Breast cancer cell resistance to hormonal and targeted therapeutics is correlated with the inactivation of the NR6A1 axis.

Resistance to hormonal and targeted therapies in breast cancer limits treatment efficacy. Epigenetic alterations, including changes mediated by DNA methyltransferases, play a key role in this process. Previously, we identified that resistance to tamoxifen and rapamycin is associated with the suppression of DNMT3A. This study aims to further explore the mechanisms underlying this suppression, with a focus on identifying NR6A1 as a novel regulatory factor. Acquisition of resistant breast cancer cell sublines, MTT-test, immunoblotting, transient transfection and reporter analysis, lentiviral infection, qRT-PCR, and analysis of methylation using bisulfite pyrosequencing. Our findings indicate that the development of cross-resistance in breast cancer cells to hormonal and targeted therapies involves a shift in cell signaling to alternative AKT pathways, marked by a localized suppression of the NR6A1/DNMT3A axis and associated DNA methylation changes. We demonstrated the critical role of NR6A1 downregulation in resistance development.
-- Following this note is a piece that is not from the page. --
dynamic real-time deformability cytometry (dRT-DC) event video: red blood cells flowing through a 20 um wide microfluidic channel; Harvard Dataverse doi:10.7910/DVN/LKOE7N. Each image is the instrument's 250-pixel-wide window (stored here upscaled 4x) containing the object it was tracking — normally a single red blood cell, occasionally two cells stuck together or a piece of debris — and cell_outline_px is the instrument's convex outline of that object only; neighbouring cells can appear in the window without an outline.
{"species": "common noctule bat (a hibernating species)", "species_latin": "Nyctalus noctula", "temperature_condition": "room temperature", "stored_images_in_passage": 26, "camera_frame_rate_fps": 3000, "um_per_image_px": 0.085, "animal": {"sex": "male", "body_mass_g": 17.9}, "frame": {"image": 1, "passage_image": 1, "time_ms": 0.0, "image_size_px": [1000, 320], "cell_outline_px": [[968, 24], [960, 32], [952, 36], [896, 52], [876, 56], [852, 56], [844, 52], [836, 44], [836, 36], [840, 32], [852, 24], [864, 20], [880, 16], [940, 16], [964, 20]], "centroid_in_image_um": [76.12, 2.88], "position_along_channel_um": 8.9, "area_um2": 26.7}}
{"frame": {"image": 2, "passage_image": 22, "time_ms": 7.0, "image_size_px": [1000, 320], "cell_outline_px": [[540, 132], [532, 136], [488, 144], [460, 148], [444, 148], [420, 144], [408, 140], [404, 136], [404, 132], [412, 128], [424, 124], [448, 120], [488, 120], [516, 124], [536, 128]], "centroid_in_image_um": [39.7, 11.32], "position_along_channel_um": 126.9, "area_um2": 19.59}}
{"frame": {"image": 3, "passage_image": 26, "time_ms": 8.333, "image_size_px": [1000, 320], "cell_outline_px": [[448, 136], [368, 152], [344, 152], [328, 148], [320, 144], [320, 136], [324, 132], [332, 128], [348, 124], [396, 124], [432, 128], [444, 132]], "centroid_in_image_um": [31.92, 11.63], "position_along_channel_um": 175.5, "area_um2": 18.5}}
Additionally, we observed activation of Snail - a key regulator in the epithelial-mesenchymal transition - as a mediator of the effects of NR6A1 depletion, establishing a direct link between Snail expression and resistance formation. The coordinated suppression of NR6A1 and DNMT3A may contribute to sustaining the resistant phenotype in breast cancer cells. This pathway could serve as a predictive marker, helping guide the selection of optimal therapeutic strategies for breast cancer treatment in the future.